### Assignment
Continue the forum thread about Rylee climbing onto the living room window sill, picking up right after its last sentence.

### Provided text
——
# Oh I'm not supposed to be up here?



## rabernet

She's part cat! Cute picture!


----------



## CAROLINA MOM

Rylee's adorable, looks like she wanted a better view of things.


----------



## AlanK

She will never be too big to try....
She is a babe!


----------



## GoldenSkies

AW! what a sweeetie


----------



## GoldenMum

Oh my, she will keep you on your toes! Adorable!


----------



## Chritty

Haha awesome


----------



## wmax

she funny, adorable friend you have there btw


----------



## xnavydoc6970

I'm sorry, is there a problem here? What a "Q-T Po-2T"


----------



## JuliaSunshine

Awww! Poor thing, she doesn't know shes going to be a big dog! I'll bet you can't wait until she tries it when shes too big.


----------



## Aislinn

That is just too cute!


----------



## Amystelter

nome89 said:


> Rylee is 3 1/2 months old and has decided she likes to walk along the window sill in the living room... I figure eventually she will get to big to get up there.
——
### Extracted information
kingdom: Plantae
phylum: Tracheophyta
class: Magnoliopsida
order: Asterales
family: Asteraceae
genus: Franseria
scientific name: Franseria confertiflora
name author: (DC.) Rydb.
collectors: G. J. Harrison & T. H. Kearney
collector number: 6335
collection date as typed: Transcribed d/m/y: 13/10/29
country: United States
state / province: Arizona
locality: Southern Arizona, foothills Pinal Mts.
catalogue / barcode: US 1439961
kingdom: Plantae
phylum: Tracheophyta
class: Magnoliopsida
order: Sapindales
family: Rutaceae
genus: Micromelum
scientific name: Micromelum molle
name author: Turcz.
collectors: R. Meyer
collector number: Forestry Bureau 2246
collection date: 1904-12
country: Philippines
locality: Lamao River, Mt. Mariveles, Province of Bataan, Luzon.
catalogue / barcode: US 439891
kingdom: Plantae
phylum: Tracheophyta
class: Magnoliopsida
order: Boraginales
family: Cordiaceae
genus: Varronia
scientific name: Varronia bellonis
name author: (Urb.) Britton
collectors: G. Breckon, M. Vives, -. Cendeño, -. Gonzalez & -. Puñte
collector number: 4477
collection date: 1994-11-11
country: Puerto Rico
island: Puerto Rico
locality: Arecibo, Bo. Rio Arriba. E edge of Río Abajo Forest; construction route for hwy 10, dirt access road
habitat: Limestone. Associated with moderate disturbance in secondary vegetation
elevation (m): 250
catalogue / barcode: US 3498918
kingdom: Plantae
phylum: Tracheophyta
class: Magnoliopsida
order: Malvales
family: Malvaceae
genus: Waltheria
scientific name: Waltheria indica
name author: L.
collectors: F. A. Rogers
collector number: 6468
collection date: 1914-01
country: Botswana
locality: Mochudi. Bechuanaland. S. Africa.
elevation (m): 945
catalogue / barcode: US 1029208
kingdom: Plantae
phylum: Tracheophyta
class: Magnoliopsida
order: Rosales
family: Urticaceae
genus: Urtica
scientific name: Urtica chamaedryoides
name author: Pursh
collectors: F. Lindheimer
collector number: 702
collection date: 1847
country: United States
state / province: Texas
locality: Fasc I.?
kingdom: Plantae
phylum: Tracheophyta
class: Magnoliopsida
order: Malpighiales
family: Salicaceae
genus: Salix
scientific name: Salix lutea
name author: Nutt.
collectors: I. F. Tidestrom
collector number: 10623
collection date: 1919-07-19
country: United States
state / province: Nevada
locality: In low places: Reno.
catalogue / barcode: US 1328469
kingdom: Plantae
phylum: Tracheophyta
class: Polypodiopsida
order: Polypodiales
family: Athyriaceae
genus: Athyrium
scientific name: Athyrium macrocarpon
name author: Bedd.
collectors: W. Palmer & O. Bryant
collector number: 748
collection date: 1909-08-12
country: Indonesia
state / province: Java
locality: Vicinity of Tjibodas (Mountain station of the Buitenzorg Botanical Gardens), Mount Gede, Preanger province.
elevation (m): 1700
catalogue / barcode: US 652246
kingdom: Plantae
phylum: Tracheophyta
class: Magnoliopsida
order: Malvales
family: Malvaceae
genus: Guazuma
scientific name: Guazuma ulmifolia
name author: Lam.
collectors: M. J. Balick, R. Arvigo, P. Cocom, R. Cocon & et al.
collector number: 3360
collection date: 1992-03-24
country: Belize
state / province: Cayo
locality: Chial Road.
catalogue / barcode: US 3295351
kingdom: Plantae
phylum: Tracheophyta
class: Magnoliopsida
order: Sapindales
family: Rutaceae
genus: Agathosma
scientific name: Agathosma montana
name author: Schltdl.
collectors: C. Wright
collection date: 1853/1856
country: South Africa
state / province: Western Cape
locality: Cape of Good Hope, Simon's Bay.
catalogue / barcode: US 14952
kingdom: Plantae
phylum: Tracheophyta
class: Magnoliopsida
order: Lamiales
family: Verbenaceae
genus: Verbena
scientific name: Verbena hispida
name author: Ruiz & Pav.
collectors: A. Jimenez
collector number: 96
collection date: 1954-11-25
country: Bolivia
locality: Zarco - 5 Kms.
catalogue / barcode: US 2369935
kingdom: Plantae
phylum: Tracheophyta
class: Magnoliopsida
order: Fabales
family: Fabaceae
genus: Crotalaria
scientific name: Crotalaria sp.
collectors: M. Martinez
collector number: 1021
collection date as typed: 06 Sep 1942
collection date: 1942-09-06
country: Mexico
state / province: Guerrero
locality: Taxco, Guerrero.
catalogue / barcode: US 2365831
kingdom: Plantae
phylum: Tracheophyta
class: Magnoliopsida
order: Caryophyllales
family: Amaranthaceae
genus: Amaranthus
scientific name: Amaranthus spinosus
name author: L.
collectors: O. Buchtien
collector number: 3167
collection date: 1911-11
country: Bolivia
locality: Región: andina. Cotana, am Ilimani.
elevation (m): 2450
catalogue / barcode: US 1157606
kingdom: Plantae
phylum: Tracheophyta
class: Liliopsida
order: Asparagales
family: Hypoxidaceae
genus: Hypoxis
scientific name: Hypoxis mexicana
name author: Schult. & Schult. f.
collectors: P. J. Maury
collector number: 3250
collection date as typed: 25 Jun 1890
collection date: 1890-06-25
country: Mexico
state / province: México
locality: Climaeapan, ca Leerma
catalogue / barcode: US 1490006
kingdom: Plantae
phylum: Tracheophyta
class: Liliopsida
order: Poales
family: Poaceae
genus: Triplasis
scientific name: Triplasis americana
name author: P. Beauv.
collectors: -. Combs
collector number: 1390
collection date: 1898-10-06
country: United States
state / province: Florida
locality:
——
### Answer box
Here's my cat! She grew out of it real quick but that's my little ones fav spot:









Sent from my iPad using Tapatalk


----------



## Amystelter

Amystelter said:


> Here's my cat! She grew out of it real quick but that's my little ones fav spot:


----------



## Amystelter

She fought the little one for it






. That is my $500 lamp and it survived. No worries, if they would have broke it then I guess There would be no place for an expensive lamp! Dogs mean the world to me and they needed to check out the 'going on's'


Sent from my iPad using Tapatalk


----------



## Amystelter

Amystelter said:


> She fought the little one for it
> View attachment 691242
> . That is my $500 lamp and it survived. No worries, if they would have broke it then I guess There would be no place for an expensive lamp! Dogs mean the world to me and they needed to check out the 'going on's'
> 
> 
> Sent from my iPad using Tapatalk








Sent from my iPad using Tapatalk


----------



## wdadswell

What a great window, for them to look out of!! Better than tv!


----------



## JaniceJohnson

Your Rylee is very cute and adorable. Looks very naughty.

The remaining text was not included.